Спиридон подкову взял, поклонился, смотрит, а пенёк пуст, токмо дымок ещё витает около. Вместо мужчины, что возле старика стоял, конь вороной в нетерпении перебирает ногами. Взлетел тогда Спиридон на него и помчался домой. Утром к жене подошёл, обнял, подкову показал, всё рассказал. Заулыбалась Румяна, мужа крепко обняла, поцеловала.

— Спасибо, — говорит, — что понял всё и не предал меня поруганию. Не бойся, никто ничего не узнает. Давай в эту же ночь поскачем с тобой вдвоём, я покажу тебе луга сочные, там, где душа обретает покой и счастье.

На том и порешили. С той поры всё у них наладилось, хозяйство в гору пошло.

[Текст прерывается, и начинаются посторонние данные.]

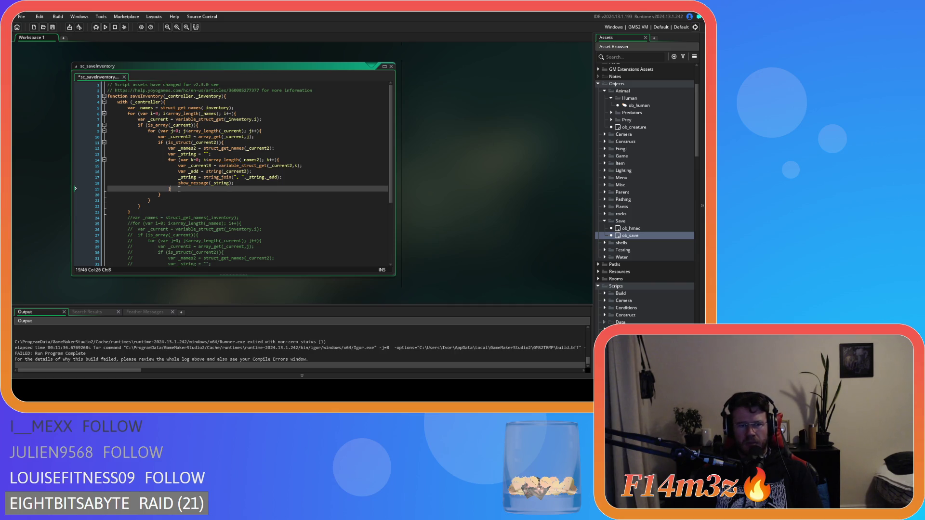
key("Return")
key("ctrl+v")
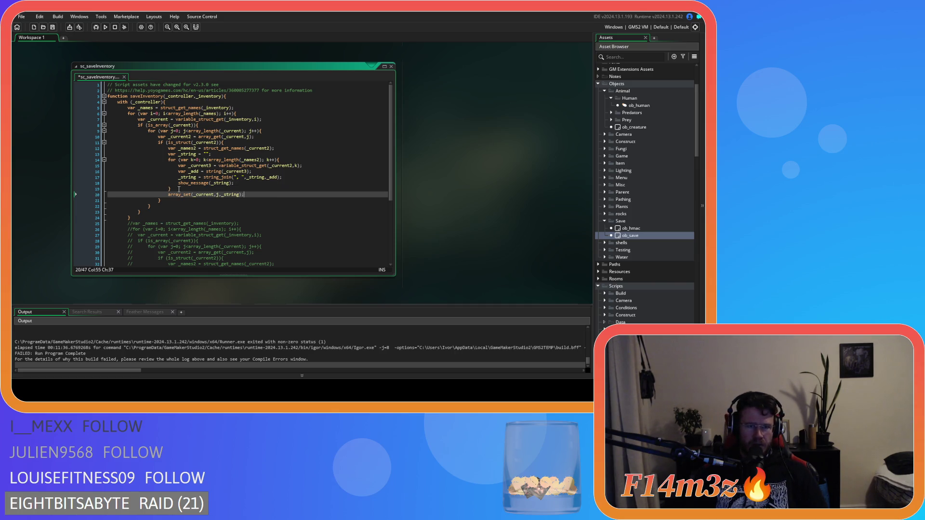
Remove the show_message line and its leftover empty line from inside the loop.
left_click(233, 185)
key("shift+Home")
key("BackSpace")
left_click_drag(178, 184, 116, 184)
key("BackSpace")
key("BackSpace")
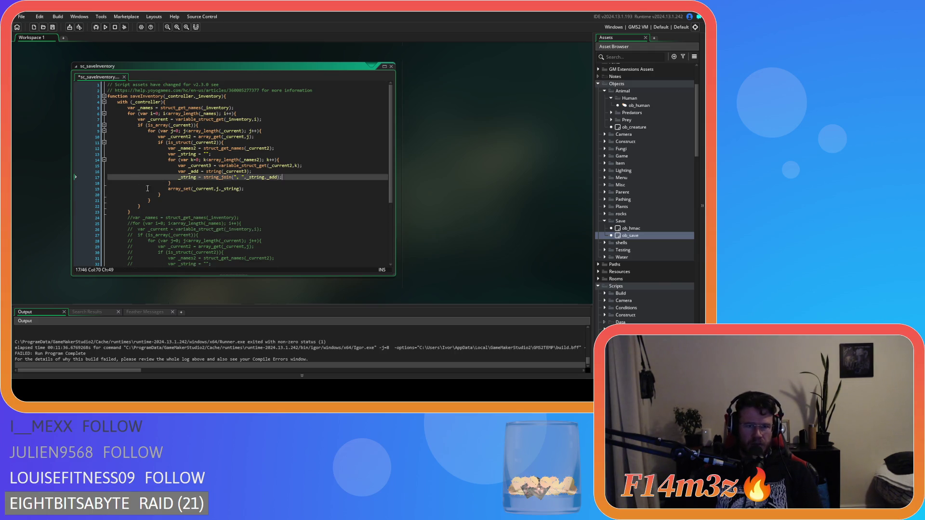
left_click(252, 187)
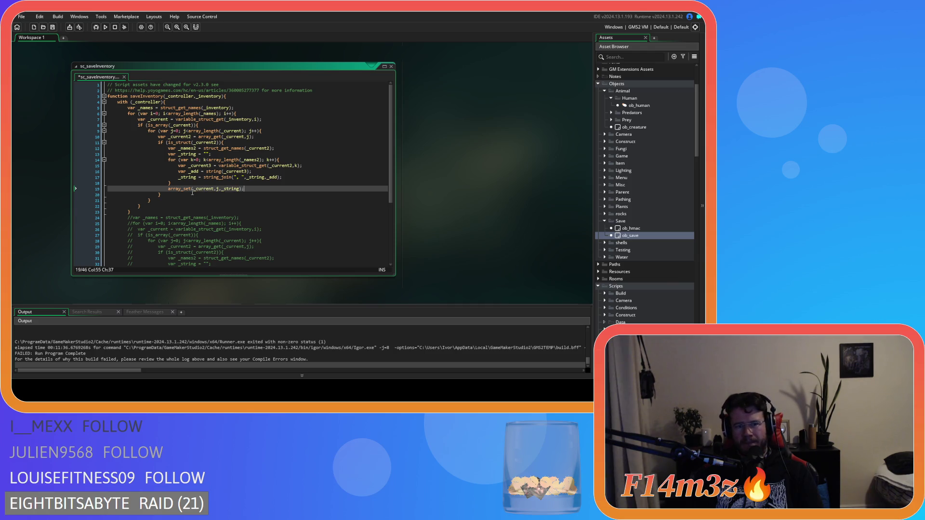
key("Return")
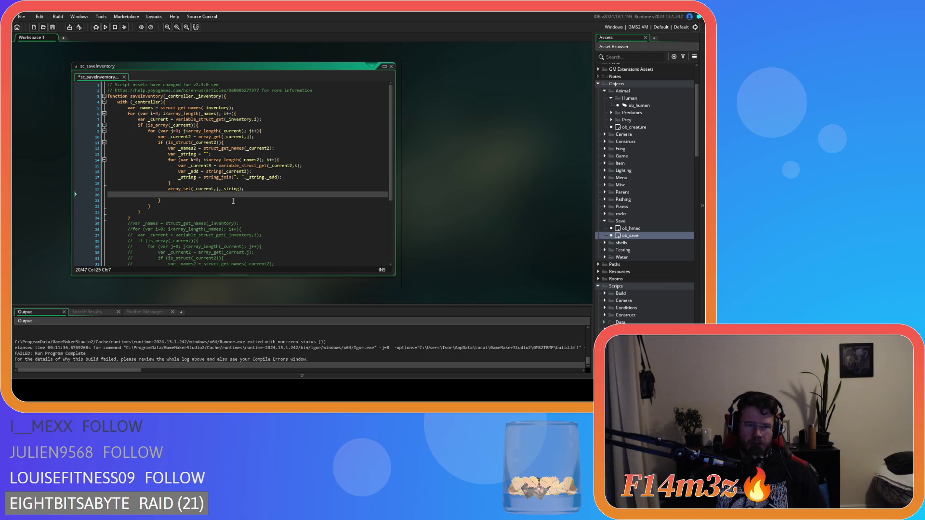
key("ctrl+z")
Insert show_message(_string); above array_set and run the game with F5.
left_click(193, 184)
key("Return")
type("show_message(_string);")
key("F5")
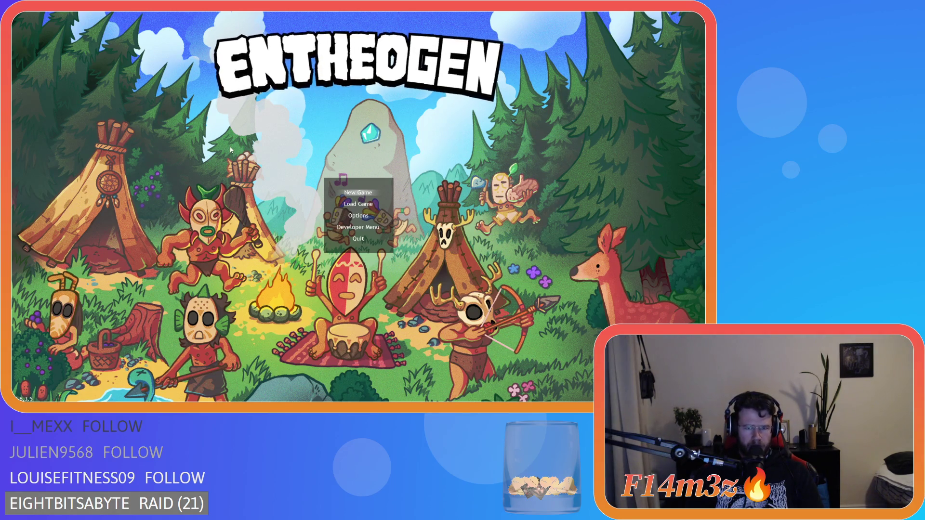
Load the saved game from Entheogen's main menu and watch the villagers.
key("Down")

Румяна ещё двух парнишечек принесла на радость мужу, а потом и дочурку подарила. Разрослась семья. Жили они по тем временам долго, до глубокой старости. В один год и на покой ушли. Сначала Спиридон, потом Румяна. Оставили в наследство старшему сыну подкову серебряную, рассказали секрет. Говорят, что в местности той долго ещё разговоры бродили о том, что встречали, мол, люди ночами пару лошадей вороных и, мол, подковки у них серебряные так и блистали, когда они неслись быстрым ветром по полям.

Ну вот, ещё один секрет рассказала вам, не пожадничала. И вы далее своим потомкам передайте. Кто знает, настанет такой день, когда любой сможет овладеть умением перекидываться в лошадку и скакать по бесконечным полям радости. Но для этого надо научиться любить всякий облик и не предавать поруганию то, что вам не понятно.




А подковка та по сию пору в сохранности! Подарочек Велеса[76]. Вы ведь догадались, верно, что со Спиридоном сам бог Велес беседовал? Лошадок он дюже уважал, потому и подкову в народ пустил волшебную, да не одну, чтобы смогли люди побывать в шкуре этого животного и понять, как прекрасна земля наша. Ну, и знамо дело, чтобы уважение к лошадкам проявляли, ведь они наши первые и преданные помощники.